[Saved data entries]
----------------------------------------
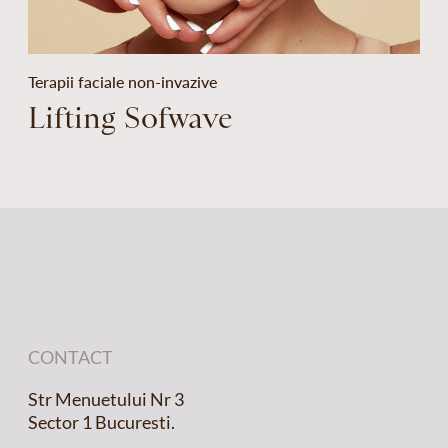
Terapii faciale non-invazive
Lifting Sofwave
CONTACT
Str Menuetului Nr 3
Sector 1 Bucuresti.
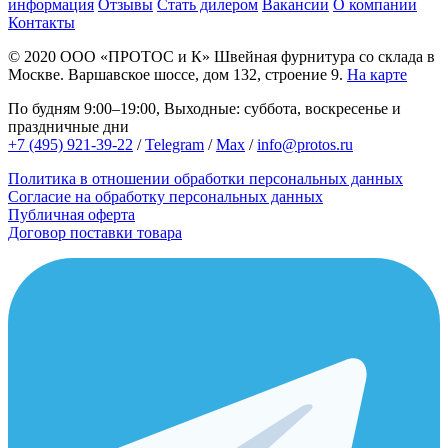
информация
Отзывы
Стать дилером
Вакансии
О компании
Контакты
© 2020
ООО «ПРОТОС и К»
Швейная фурнитура со склада в
Москве.
Варшавское шоссе, дом 132, строение 9.
На карте
По будням 9:00–19:00, Выходные: суббота, воскресенье и
праздничные дни
+7 (495) 921-39-22
/
Telegram
/
Max
/
info@protos.ru
Политика в отношении обработки персональных данных
Согласие на обработку персональных данных
Публичная оферта
Договор поставки товара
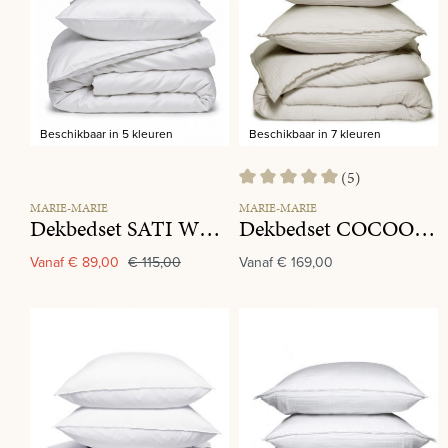
Beschikbaar in 5 kleuren
Beschikbaar in 7 kleuren
(5)
Gemiddelde waardering van 5 va
MARIE-MARIE
MARIE-MARIE
Dekbedset SATI White
Dekbedset COCOON Oatmeal
Vanaf
€ 89,00
€ 115,00
Vanaf
€ 169,00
----------------------------------------
* EXERCISE DESCRIPTION
Transcribe every entry word for word, but omit the pictures.

* ANSWER SPACE
Terapii faciale non-invazive
Lifting Sofwave
CONTACT
Str Menuetului Nr 3
Sector 1 Bucuresti.
информация
Отзывы
Стать дилером
Вакансии
О компании
Контакты
© 2020
ООО «ПРОТОС и К»
Швейная фурнитура со склада в
Москве.
Варшавское шоссе, дом 132, строение 9.
На карте
По будням 9:00–19:00, Выходные: суббота, воскресенье и
праздничные дни
+7 (495) 921-39-22
/
Telegram
/
Max
/
info@protos.ru
Политика в отношении обработки персональных данных
Согласие на обработку персональных данных
Публичная оферта
Договор поставки товара
Beschikbaar in 5 kleuren
Beschikbaar in 7 kleuren
(5)
Gemiddelde waardering van 5 va
MARIE-MARIE
MARIE-MARIE
Dekbedset SATI White
Dekbedset COCOON Oatmeal
Vanaf
€ 89,00
€ 115,00
Vanaf
€ 169,00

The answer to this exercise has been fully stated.